Un autobús se detuvo junto a mí. Uno de los pasajeros que bajaba me golpeó el capó del coche furioso.
– ¿Por qué no me cuentas qué pasó? -le pregunté-. ¿Dónde le ha sucedido? ¿Es que algún paciente del Beth Israel se hartó de las manifestaciones de Posner y abrió fuego?
– No, fue en su casa. Ahora está bastante atontado por la anestesia, pero lo que le ha dicho a la policía y a Rhea es que una mujer llamó a su puerta y dijo que quería hablar con él sobre su padre. Su padre adoptivo.
Lo interrumpí.
– Don, ¿sabe quién lo disparó? ¿Puede describir a esa persona? ¿Está seguro de que es una mujer?
No contestó de inmediato. Parecía molesto.

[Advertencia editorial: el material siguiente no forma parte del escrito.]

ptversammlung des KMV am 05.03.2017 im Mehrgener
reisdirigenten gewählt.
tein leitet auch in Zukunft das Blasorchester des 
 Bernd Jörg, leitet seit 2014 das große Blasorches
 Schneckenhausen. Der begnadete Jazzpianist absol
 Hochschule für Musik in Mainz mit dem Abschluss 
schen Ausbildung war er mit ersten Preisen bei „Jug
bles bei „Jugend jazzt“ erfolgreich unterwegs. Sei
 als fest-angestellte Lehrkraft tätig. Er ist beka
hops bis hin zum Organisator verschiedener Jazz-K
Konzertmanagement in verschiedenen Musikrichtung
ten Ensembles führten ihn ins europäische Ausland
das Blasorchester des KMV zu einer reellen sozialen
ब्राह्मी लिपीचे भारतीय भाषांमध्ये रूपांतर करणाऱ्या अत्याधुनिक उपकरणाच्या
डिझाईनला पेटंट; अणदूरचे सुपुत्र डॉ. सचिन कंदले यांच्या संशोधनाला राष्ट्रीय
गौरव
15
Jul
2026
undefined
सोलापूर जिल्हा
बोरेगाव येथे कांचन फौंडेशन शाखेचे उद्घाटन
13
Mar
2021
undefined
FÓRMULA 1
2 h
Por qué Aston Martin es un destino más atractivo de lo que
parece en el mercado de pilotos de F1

– La verdad es que él…, o sea, bueno, está un poco confuso. La anestesia le está produciendo algunas alucinaciones y dice que fue alguien llamado Use Wólfin, la Loba de las SS. Pero ahora eso no tiene importancia. Lo que importa es que la doctora Herschel llamó a Rhea y le dijo que tenía que hablar con ella, que Paul era un desequilibrado peligroso si de verdad creía que aquellos papeles probaban que él era un Radbuka, y que de dónde se había sacado la idea de que Sofie Radbuka era su madre. Por supuesto que Rhea se negó a recibirla. Así que la doctora Herschel le dijo que iba a ir al Misericordioso Amor de María para hablar con Paul en persona.

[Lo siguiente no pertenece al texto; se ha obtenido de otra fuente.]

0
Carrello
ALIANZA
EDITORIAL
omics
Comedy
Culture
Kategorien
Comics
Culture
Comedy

»¿Te lo puedes creer? -continuó diciendo con el tono de voz una octava más alto por la indignación-. El tipo tiene suerte de estar vivo. Acaba de salir del quirófano. ¡Demonios! Ella es cirujana, lo debería saber. Rhea ha salido para allá para intentar detenerla, pero tú eres amiga de toda la vida de la doctora Herschel, ella te hará caso. Vete a detenerla, Warshawski.
– Me hace mucha gracia que me pidas algo así, Don. Llevo una semana pidiéndole a Rhea que use su influencia con Paul Hoffman, que supongo que es su verdadero nombre, y ella ha estado evitándome como si yo tuviese una enfermedad contagiosa. Así que ¿por qué habría de ayudarla yo ahora?